Two weeks later he drove to Denver. It was on a Sunday and he told Mary that he had to pick up a special order. He didn’t tell her then and he never did tell her nor anyone else what he was doing. The wind was blowing again but there wasn’t any snow this time. He arrived in Denver in the middle of the afternoon.

From there it was almost too easy. Her name was listed in the phone book. She and the two children were living in a one-bedroom apartment in a run-down house in the middle of the city. He climbed the stairs and went back into the dark hallway and knocked. There was noise inside, a TV going. Then the door opened and she stood before him. She looked bad now. She had let herself go. She was barefoot and still wearing a bathrobe in the afternoon, made of some thick fuzzy material, dirty at the front and frayed at the cuffs. Her blond hair had grown out unevenly and she hadn’t yet combed it for the day. She stood in the doorway staring at him.

You, she said. What are you doing here? Didn’t you do enough already?

I wanted to talk to you, he said.

How’d you find me?

You’re in the phone book.

Oh. Well, I don’t have a phone no more. They shut it off. I can’t afford it. What do you want?

I come to see how you are.

I’m here, look at me. Can’t you see? What’d you think would happen?

Dad looked at her and looked away. He said, I’m sorry this happened. I’m sorry it turned out this way.

You’re sorry.

I didn’t mean for it to turn out like this.

Jesus Christ, she said.

Can I talk to you a minute?

What do you want to talk about? You want to take me up on my offer? Is that it? You changed your mind?

Your offer. What offer?

To let you fuck me. Pay off what he stole.

What? No. For hell’s sake. That’s not what I come for.

Well, I can’t blame you. She pulled the robe tighter. The way I look now.

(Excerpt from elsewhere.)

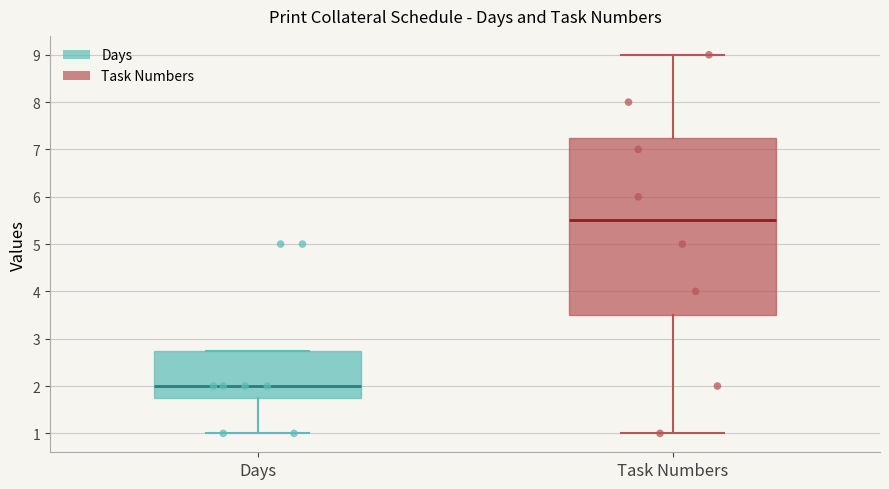

Where does the upper whisker of the box for Task Numbers end on the y-axis? The values are not printed on the chart, so give them approximately, as read against the axis.

9.0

It’s not that. Is that what you think? It’s not about that. I come to help you if I can. Can I talk to you?

You just want to talk.

That’s right.

You mean you want to come in.

Yes, so we can talk a little.

Come in then. It’s a mess. But I’m not going to apologize to you. Why should I?

He followed her back through the dark living room, past the two children sprawled on the floor like some kind of little animals in front of the television, watching some animated movie.

Come out here, she said.

In the kitchen she removed dirty dishes from the table and put them into the sink which was already full of dirty dishes, and swiped at the table with a washrag. Sit down, she said. Don’t be so polite. You don’t have to wait for me.

He sat down. She dropped the washrag in the sink and sat across from him and lit a cigarette. He looked at her and watched her smoke. Then he removed the wallet from his back pocket and took out all the bills and stacked them on the table. He had five hundred dollars to give her. She stared at him.